Ese algoritmo inconsciente “por medio del cual” el cerebro del matemático “comprendería” los teoremas que el matemático cree verdaderos, debería, si no quiere entrar en contradicción con el resultado de Gödel, ser un algoritmo, además, completamente incognoscible para siempre y por principio (si es que eso tiene sentido), al menos si era un algoritmo correcto, es decir, adecuado (lógico-matemáticamente) para concluir en la creencia en la que concluye. Porque si fuese un algoritmo cognoscible y correcto, entonces haría falsa la conclusión de Gödel de que no hay un procedimiento matemático finito para comprender los números naturales.

¿Podría, aquel algoritmo inconsciente “por el que” “comprendemos” la matemática, ser acaso un algoritmo incorrecto o inválido? En ese caso no estaría sujeto a la imposibilidad de Gödel (pues la prueba de Gödel solo dice que no existe un procedimiento computable correcto para la matemática) pero estaría sujeto a algo peor: si el procedimiento por el que el cerebro alcanza las verdades matemáticas no necesita ser correcto, entonces no puede, lógicamente (epistémicamente), discriminar la verdad del error. “Verdad” y “error” serían epifenómenos que, al nivel del algoritmo del cerebro carecerían de sentido. Pero ¿tiene sentido una concepción científica para la cual, correcto e incorrecto, verdadero y falso, son meros epifenómenos o ficciones a las que les subyace una “operación” no evaluable como correcta?

De ser posible, pues, el algoritmo “con el que” “alcanzamos” “verdades” matemáticas, debería ser o intrínsecamente incognoscible o no-correcto. A lo sumo, la conjetura de que existe un algoritmo válido por el que llegamos a “comprender” lo que prohíbe Gödel, sería una conjetura intrínsecamente indemostrable, si es que no es directamente inconsistente. ¿Es aceptable la conjetura de que existe un algoritmo intrínsecamente incognoscible, que nos conduce a “comprender” teoremas? Incluso si eso fuese admisible, la tesis computacional de la inteligencia perdería todo su atractivo: nunca podríamos encontrar el algoritmo por el que funciona. Y ya no sería posible nunca fabricar un robot inteligente instalándole el algoritmo de nuestra inteligencia.

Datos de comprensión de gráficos
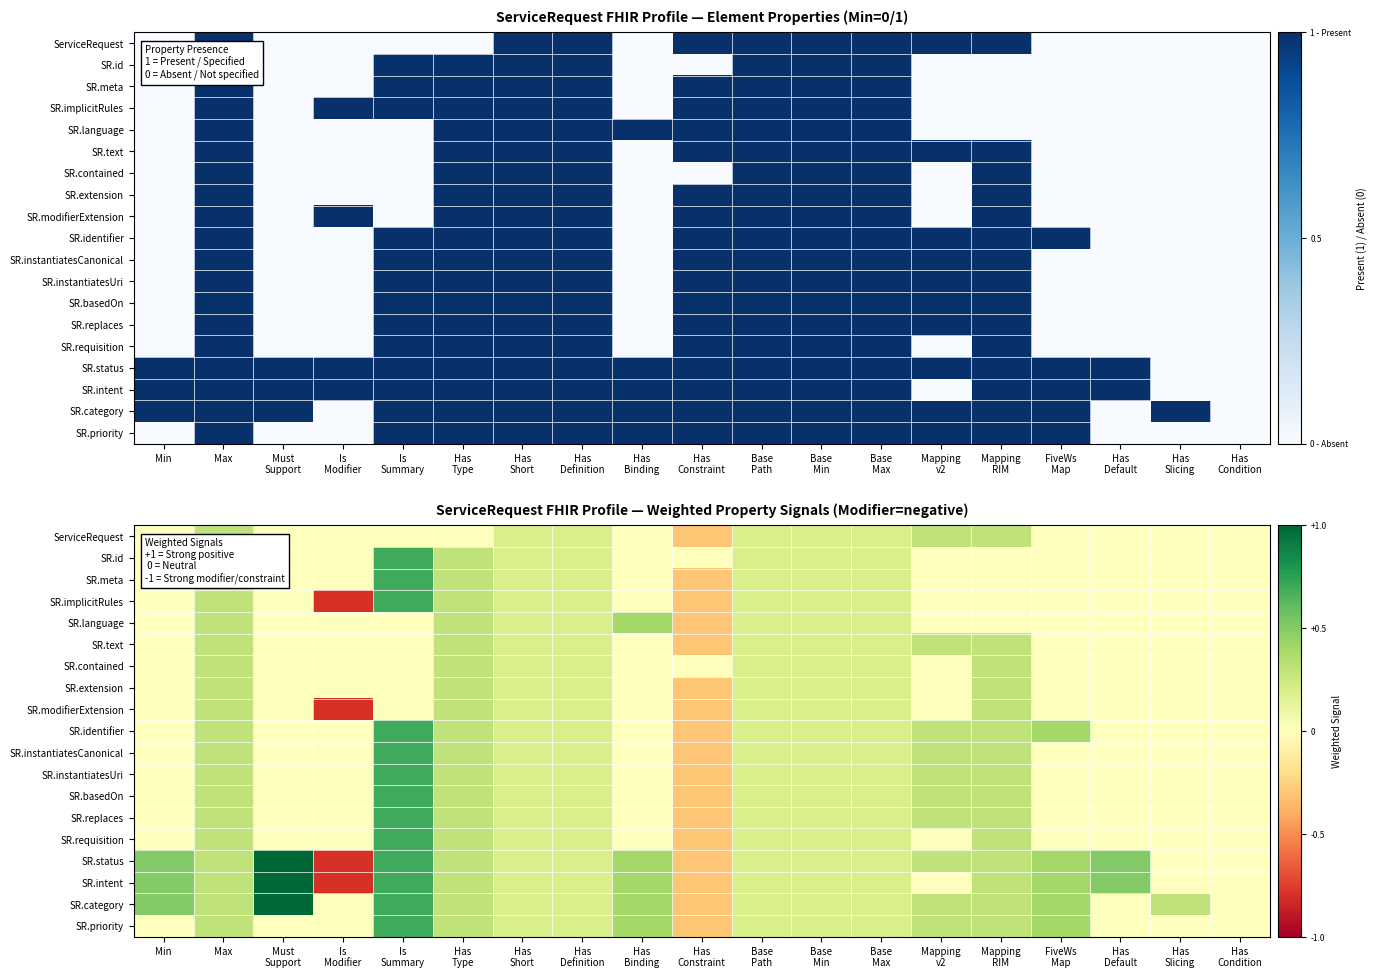

How many values in the SR.intent series are below 0?

2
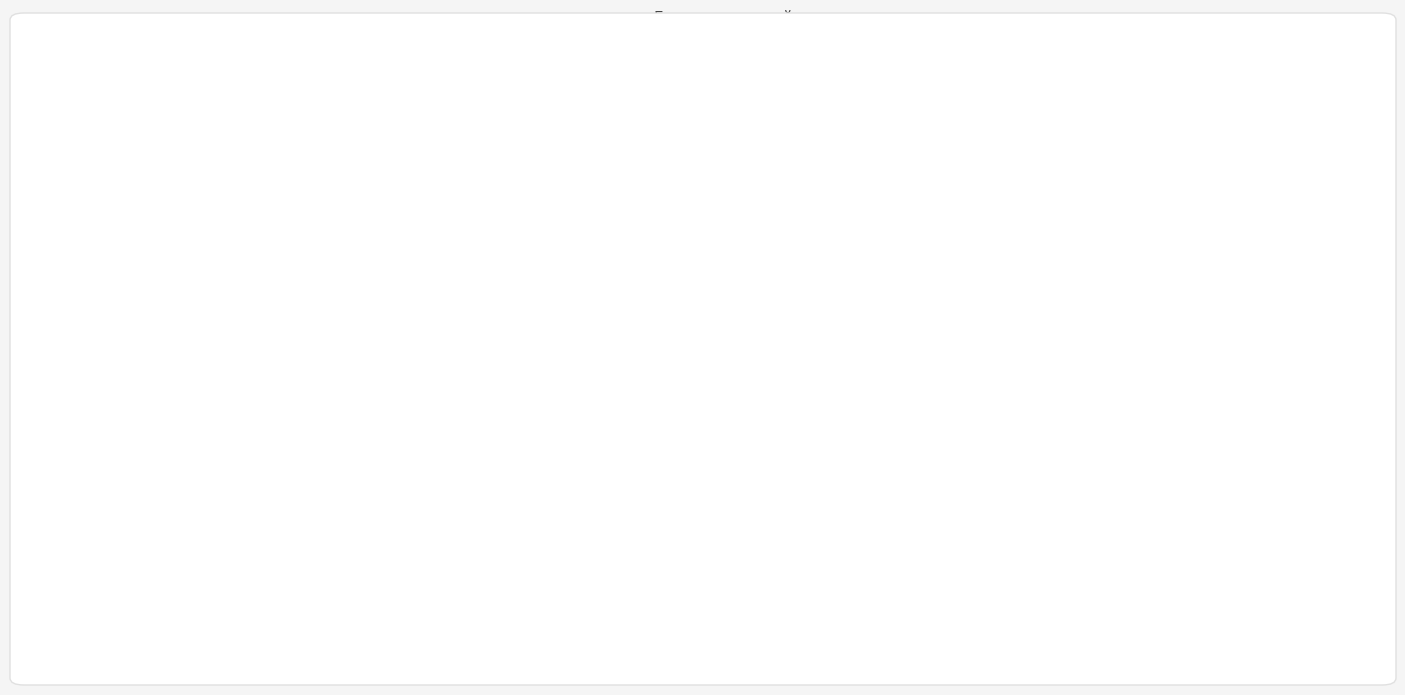

Is there a majority slice in this chart?

No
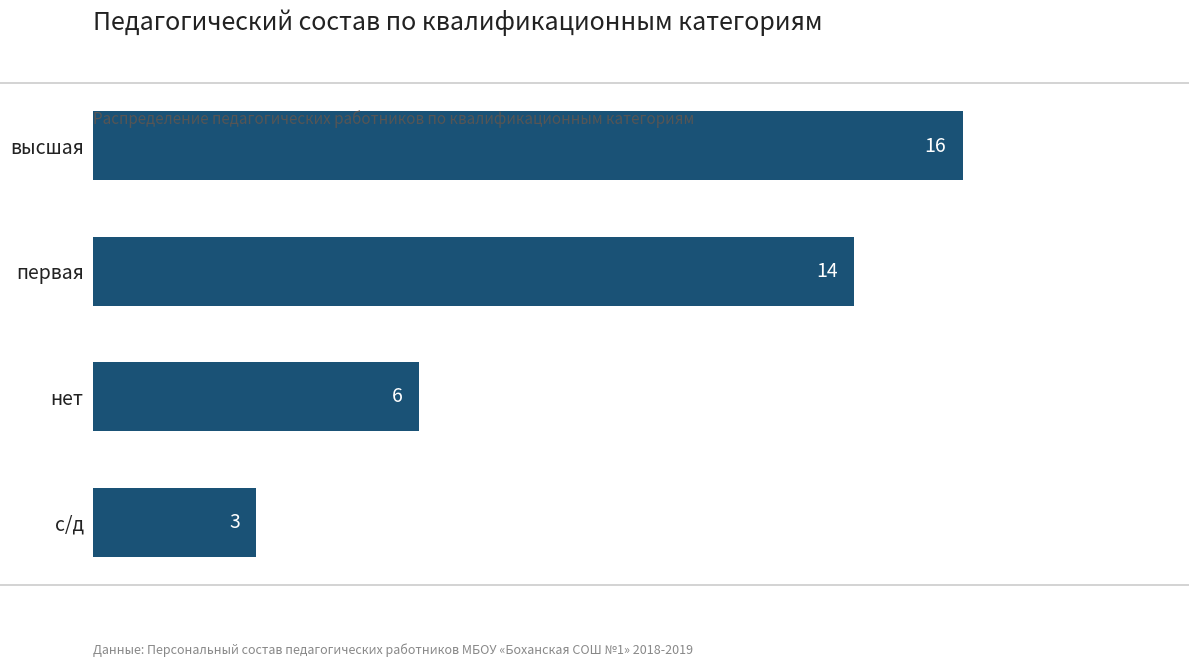

List the labels in order of value, smallest first.

с/д, нет, первая, высшая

— TUS TAREAS —
(A) Responde estas preguntas con lo que afirma el texto sobre Gödel:
(i) ¿Qué conclusión de Gödel se volvería falsa si el algoritmo inconsciente fuese cognoscible y correcto?
(ii) ¿Qué es lo único que dice la prueba de Gödel?
(iii) Según el último párrafo, ¿qué ya no sería posible nunca?
(B) Continúa el texto sobre Gödel a partir de su última oración, con el mismo tono y el mismo tema.

— RESULTADOS POR TAREA —
(A)
(i) La conclusión de que no hay un procedimiento matemático finito para comprender los números naturales.
(ii) Que no existe un procedimiento computable correcto para la matemática.
(iii) Fabricar un robot inteligente instalándole el algoritmo de nuestra inteligencia.

(B)
¿Qué explicación proveería, entonces, la ciencia acerca de la inteligencia? ¿Cómo podría haberse originado esta? No de manera natural (de acuerdo, por ejemplo, con las teorías biológicas: evolucionismo, etc.) Toda la teoría evolutiva, como toda teoría biológica, química, o física, es computacional. Los reductos de aleatoriedad de la mecánica cuántica tampoco son una salida para explicar algo, salvo mandándolo a la oscuridad. No importa, tampoco, cuán complejo o cuán “caótico” (es decir, sensible a condiciones iniciales) nos imaginemos el entorno. Si la mente es explicable computacionalmente, tiene que serlo desde su origen. El origen de la mente, como un algoritmo incognoscible por la ciencia, sería algo así como un milagro, como el origen divino. Toda descripción computacional cognoscible violaría la conclusión de Gödel. Y si, para escapar a esto, estuviésemos dispuestos a aceptar algo no algorítmico en el entorno, ¿por qué no aceptarlo en el propio cerebro?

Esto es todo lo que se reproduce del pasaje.